#### Exercise input

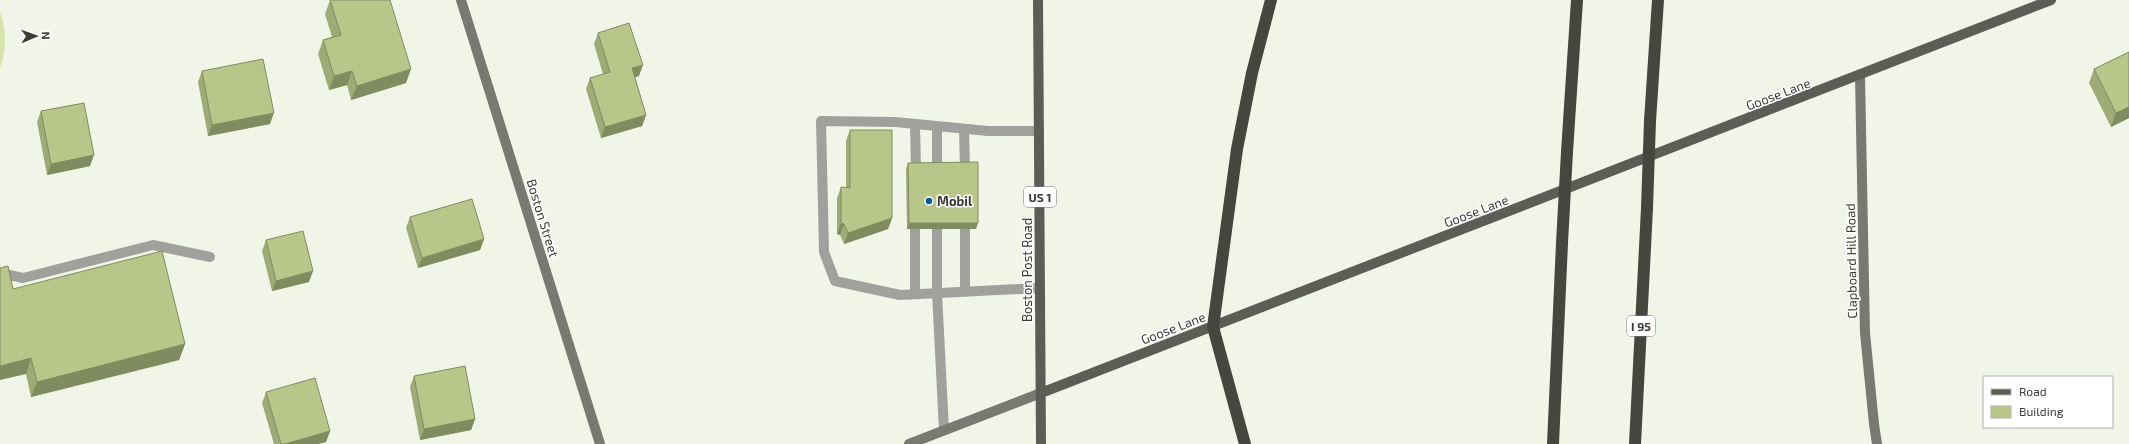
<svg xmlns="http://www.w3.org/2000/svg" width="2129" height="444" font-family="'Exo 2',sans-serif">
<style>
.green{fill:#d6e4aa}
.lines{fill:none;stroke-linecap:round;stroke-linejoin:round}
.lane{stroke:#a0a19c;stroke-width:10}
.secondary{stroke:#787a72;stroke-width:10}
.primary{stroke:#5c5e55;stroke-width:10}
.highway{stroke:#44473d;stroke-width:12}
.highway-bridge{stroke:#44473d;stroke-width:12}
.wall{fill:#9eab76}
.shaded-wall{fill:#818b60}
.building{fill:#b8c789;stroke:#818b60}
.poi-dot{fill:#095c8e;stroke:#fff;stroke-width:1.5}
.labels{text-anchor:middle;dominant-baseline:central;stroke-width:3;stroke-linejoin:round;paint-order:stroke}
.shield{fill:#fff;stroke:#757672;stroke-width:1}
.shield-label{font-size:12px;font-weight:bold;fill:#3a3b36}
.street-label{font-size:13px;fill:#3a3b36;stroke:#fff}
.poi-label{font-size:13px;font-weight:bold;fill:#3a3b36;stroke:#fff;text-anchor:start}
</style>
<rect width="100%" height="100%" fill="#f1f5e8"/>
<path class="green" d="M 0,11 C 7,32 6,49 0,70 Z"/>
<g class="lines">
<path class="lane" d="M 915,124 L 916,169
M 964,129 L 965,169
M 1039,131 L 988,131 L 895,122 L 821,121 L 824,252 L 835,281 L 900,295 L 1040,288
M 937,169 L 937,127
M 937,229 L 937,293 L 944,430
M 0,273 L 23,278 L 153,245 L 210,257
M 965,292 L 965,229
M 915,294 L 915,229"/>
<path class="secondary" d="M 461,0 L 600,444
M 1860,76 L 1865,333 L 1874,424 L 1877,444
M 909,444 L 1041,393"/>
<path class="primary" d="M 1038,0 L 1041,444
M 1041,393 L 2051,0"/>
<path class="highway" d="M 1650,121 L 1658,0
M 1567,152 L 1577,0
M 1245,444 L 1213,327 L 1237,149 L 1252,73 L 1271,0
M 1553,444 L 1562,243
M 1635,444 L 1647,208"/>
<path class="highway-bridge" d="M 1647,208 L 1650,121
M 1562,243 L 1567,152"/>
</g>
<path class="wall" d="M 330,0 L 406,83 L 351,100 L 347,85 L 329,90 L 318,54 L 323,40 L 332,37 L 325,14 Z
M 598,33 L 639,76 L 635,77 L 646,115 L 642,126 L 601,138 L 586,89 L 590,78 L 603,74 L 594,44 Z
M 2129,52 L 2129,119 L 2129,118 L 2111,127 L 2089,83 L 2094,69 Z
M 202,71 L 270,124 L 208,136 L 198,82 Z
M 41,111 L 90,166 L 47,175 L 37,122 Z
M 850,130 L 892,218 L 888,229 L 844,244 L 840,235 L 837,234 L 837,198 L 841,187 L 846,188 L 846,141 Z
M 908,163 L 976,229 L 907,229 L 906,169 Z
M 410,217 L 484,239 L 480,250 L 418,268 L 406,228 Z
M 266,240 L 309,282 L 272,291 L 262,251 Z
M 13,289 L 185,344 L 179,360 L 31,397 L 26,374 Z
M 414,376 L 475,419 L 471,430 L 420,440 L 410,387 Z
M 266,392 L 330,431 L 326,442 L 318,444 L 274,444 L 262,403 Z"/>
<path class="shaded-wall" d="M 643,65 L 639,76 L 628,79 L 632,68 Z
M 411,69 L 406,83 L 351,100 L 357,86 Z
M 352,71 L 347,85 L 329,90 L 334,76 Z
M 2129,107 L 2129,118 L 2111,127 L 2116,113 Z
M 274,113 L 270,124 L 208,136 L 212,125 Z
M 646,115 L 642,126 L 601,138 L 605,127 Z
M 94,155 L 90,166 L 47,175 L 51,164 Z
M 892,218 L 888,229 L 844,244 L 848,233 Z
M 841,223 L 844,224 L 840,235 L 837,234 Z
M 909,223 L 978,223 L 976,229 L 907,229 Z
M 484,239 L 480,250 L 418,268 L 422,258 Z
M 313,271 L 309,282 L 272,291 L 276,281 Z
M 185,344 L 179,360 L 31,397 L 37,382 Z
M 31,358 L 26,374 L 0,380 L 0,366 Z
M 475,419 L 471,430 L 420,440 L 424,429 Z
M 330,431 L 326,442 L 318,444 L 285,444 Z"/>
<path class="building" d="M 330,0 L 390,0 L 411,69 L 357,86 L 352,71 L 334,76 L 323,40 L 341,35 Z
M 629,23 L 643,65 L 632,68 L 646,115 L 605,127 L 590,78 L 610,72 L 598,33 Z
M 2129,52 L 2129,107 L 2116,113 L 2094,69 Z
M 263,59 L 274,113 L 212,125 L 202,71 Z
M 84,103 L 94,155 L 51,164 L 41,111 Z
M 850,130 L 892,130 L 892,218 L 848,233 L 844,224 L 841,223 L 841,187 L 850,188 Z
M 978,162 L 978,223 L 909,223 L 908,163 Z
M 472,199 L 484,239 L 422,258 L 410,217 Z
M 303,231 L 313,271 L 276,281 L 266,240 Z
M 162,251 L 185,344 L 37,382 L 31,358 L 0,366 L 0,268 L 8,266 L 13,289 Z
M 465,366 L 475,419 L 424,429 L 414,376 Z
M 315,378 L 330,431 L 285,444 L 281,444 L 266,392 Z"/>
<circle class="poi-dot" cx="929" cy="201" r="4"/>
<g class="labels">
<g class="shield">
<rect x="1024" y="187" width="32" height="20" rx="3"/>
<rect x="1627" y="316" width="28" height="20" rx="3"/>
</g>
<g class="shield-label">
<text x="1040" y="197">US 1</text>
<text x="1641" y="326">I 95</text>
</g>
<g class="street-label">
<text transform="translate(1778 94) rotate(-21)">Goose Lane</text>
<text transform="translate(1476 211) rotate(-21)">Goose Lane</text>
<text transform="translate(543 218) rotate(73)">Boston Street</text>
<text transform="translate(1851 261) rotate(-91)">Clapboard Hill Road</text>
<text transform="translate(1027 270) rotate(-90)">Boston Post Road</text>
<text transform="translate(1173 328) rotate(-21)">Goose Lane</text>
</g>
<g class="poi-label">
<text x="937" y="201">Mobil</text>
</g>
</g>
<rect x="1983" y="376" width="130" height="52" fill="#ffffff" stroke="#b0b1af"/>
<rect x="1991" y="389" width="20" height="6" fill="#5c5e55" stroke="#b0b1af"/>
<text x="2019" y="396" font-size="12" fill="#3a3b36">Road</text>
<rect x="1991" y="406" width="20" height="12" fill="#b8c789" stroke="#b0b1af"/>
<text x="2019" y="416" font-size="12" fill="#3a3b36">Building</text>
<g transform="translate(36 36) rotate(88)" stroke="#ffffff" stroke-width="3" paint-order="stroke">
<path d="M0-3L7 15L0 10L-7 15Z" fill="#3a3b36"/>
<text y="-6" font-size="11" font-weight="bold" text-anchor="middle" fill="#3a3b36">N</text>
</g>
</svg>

########
#### Exercise input

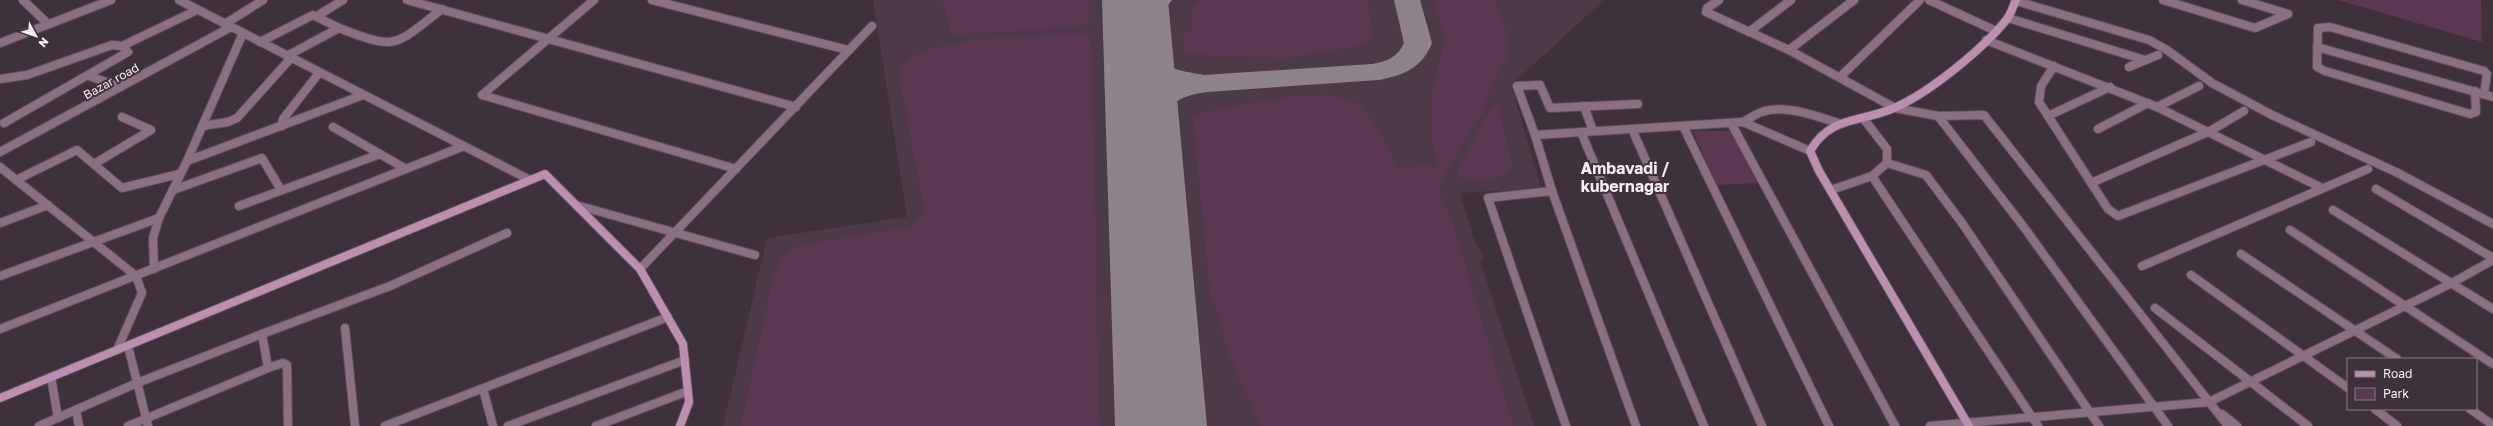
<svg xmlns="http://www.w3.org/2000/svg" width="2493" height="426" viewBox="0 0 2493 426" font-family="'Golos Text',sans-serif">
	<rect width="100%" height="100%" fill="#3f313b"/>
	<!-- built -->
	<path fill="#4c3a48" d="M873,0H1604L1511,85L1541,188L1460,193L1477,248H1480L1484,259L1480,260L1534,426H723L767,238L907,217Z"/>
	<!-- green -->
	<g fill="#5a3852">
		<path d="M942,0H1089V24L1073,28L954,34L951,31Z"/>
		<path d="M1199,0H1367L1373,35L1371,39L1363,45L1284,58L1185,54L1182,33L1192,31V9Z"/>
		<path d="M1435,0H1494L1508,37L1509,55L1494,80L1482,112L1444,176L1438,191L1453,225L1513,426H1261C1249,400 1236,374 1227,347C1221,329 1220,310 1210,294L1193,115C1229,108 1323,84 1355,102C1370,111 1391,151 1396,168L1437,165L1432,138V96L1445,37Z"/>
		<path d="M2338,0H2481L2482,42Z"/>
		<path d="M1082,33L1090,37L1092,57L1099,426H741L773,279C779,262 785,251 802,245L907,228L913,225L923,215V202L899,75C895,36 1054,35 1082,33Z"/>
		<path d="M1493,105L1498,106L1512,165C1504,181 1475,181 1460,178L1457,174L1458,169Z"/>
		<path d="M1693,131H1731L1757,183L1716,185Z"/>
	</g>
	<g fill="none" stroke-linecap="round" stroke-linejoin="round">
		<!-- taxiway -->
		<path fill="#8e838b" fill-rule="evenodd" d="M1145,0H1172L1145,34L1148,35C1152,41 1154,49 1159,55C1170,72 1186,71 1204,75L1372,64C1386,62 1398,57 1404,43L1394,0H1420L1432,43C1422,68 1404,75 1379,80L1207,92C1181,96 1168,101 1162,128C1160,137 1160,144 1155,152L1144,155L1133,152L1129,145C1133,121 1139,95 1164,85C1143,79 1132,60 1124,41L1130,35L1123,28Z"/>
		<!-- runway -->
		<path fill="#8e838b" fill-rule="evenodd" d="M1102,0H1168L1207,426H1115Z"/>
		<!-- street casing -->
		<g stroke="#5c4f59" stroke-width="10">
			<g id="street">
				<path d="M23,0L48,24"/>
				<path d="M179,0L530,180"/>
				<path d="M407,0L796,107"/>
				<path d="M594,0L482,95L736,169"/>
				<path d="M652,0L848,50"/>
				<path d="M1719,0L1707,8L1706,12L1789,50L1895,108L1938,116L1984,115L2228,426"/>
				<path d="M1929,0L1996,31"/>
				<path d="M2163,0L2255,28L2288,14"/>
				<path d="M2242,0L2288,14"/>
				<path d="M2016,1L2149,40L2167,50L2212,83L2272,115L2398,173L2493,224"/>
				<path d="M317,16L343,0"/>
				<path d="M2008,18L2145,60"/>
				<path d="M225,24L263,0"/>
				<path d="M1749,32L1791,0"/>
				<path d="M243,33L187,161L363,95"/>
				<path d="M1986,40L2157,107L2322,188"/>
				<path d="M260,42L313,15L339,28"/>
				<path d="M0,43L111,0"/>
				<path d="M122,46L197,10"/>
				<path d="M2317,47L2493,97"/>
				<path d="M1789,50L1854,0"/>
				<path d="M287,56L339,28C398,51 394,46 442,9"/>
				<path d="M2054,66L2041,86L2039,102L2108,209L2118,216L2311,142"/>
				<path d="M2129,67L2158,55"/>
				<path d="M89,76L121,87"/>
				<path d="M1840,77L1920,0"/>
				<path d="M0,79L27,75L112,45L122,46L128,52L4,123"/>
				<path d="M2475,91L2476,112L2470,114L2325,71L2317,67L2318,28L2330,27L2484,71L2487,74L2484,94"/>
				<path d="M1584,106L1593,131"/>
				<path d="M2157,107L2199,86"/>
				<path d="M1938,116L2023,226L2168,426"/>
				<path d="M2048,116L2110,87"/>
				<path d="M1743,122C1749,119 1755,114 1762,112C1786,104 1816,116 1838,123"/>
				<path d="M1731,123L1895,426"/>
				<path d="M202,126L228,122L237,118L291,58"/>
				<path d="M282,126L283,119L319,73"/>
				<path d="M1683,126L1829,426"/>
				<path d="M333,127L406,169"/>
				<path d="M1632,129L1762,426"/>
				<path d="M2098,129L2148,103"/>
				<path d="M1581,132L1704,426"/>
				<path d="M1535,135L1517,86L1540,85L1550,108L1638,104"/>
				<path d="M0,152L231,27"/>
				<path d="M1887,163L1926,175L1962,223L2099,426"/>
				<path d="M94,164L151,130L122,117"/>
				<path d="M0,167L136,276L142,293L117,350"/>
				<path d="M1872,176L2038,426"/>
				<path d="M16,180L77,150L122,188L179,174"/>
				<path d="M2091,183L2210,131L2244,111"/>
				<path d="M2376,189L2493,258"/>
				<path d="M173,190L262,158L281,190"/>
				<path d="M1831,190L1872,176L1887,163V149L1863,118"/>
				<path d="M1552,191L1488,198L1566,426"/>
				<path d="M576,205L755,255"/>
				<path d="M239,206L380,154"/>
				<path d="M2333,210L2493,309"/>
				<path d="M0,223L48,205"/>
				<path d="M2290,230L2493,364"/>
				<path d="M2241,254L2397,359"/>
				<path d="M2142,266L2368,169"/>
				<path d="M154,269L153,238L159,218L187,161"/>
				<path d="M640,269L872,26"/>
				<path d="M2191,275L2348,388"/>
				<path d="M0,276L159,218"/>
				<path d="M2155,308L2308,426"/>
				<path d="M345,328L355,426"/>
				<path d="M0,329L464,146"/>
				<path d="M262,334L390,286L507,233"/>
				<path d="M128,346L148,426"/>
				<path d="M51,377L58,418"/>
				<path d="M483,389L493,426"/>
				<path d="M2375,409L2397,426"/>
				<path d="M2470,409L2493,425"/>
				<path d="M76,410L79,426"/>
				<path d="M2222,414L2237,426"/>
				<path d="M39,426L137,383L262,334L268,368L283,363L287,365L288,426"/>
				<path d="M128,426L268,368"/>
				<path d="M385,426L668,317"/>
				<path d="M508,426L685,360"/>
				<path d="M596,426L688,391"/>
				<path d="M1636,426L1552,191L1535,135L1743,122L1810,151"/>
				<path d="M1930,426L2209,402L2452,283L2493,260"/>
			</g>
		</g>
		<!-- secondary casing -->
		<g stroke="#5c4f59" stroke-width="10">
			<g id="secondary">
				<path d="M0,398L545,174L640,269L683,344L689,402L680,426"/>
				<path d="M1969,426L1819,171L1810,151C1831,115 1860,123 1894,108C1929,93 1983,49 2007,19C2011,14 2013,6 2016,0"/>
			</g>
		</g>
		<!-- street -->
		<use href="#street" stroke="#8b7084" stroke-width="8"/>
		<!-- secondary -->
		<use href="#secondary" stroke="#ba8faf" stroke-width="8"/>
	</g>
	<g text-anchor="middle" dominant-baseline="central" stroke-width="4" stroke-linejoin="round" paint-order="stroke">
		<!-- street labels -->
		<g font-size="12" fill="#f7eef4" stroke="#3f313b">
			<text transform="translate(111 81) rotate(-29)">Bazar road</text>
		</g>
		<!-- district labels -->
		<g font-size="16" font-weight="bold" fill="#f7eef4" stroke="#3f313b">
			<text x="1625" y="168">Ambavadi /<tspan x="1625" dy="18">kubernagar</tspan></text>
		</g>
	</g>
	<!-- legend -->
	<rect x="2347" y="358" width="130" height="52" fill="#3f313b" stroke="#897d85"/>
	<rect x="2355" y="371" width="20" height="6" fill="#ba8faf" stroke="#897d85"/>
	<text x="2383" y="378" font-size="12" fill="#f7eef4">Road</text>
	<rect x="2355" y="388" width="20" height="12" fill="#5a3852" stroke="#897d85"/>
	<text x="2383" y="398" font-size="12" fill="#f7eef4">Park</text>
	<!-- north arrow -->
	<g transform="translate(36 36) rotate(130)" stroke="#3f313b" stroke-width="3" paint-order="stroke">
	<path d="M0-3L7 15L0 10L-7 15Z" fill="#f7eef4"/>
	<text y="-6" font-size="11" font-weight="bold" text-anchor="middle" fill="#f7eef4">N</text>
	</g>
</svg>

########
#### Exercise input

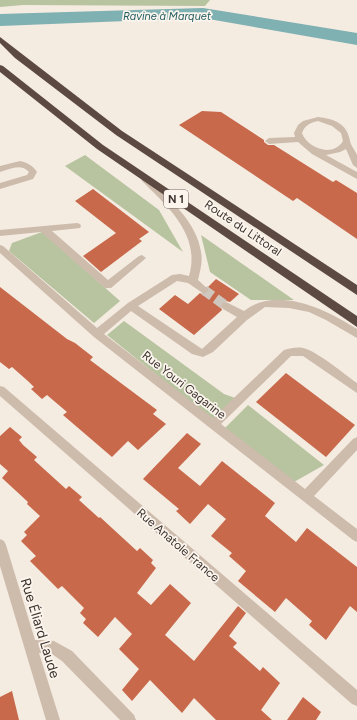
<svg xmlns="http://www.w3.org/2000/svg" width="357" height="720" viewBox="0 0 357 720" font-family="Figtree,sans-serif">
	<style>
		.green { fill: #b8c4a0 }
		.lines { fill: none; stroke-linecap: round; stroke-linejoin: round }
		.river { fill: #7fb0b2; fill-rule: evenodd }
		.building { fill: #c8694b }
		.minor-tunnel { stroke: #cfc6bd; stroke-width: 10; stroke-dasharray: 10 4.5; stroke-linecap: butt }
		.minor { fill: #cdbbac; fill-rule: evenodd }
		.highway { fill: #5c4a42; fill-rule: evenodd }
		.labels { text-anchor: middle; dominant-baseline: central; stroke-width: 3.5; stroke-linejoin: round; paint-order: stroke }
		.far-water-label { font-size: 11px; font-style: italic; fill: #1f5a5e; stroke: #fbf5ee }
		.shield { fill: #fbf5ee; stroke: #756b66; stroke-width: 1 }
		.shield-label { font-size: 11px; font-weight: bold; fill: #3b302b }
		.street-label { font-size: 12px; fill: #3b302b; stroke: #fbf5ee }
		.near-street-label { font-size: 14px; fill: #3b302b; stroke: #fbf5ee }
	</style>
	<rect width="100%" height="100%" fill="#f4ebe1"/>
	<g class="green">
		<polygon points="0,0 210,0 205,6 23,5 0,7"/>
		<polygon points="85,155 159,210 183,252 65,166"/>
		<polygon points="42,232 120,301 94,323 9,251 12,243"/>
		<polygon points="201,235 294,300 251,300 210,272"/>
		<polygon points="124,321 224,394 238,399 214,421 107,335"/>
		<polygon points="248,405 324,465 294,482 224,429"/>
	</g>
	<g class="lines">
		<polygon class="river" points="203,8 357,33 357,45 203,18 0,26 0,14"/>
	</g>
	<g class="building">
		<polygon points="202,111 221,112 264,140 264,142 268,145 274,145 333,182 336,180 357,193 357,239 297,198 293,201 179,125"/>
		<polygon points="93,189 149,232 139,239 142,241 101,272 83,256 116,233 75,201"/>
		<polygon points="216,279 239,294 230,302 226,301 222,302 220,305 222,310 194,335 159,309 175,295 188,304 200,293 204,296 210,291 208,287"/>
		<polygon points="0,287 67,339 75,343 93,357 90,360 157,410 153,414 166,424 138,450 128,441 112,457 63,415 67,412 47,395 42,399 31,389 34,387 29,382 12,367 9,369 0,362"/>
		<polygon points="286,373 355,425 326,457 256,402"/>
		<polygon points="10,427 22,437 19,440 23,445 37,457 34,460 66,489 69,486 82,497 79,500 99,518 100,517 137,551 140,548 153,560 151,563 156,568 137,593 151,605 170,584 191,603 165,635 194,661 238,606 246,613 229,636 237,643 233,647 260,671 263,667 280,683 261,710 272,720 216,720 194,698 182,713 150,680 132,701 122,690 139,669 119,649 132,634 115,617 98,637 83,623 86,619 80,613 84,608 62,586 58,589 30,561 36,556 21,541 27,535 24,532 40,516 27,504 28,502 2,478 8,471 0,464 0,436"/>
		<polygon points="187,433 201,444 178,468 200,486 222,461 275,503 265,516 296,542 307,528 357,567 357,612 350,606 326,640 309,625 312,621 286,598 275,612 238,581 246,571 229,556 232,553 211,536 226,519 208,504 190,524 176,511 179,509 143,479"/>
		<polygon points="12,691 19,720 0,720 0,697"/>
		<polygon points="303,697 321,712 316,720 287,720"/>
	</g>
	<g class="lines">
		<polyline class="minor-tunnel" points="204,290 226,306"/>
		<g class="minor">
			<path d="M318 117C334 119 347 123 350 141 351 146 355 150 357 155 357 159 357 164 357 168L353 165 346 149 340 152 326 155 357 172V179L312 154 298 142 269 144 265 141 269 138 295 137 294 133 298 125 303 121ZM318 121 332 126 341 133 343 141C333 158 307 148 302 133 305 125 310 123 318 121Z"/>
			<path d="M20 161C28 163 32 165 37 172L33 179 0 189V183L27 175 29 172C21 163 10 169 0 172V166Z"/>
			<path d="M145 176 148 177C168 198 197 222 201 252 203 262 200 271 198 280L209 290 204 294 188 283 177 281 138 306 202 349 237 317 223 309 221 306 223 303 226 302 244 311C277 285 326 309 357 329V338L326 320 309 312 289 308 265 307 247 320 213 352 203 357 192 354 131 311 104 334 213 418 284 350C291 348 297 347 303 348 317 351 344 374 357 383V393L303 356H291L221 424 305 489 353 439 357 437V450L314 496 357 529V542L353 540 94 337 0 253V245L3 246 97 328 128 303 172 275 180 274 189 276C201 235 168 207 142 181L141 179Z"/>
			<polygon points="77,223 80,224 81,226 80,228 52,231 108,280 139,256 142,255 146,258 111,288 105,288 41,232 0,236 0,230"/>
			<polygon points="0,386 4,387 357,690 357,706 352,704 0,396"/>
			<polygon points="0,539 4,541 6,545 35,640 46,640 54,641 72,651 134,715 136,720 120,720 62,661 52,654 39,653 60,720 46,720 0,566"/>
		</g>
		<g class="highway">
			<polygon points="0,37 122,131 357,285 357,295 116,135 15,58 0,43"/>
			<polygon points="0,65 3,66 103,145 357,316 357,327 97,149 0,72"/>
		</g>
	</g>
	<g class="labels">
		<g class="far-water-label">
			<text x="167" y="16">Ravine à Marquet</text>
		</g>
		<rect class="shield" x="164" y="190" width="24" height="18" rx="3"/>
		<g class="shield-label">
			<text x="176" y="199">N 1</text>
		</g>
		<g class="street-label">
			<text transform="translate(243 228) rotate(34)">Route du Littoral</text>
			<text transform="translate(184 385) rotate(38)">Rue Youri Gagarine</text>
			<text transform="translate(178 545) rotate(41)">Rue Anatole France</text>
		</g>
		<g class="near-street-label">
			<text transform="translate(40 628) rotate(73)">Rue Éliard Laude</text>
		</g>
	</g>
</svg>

########

Search the data above for lines holding "baseline" and copy each of them.

.labels{text-anchor:middle;dominant-baseline:central;stroke-width:3;stroke-linejoin:round;paint-order:stroke}
	<g text-anchor="middle" dominant-baseline="central" stroke-width="4" stroke-linejoin="round" paint-order="stroke">
		.labels { text-anchor: middle; dominant-baseline: central; stroke-width: 3.5; stroke-linejoin: round; paint-order: stroke }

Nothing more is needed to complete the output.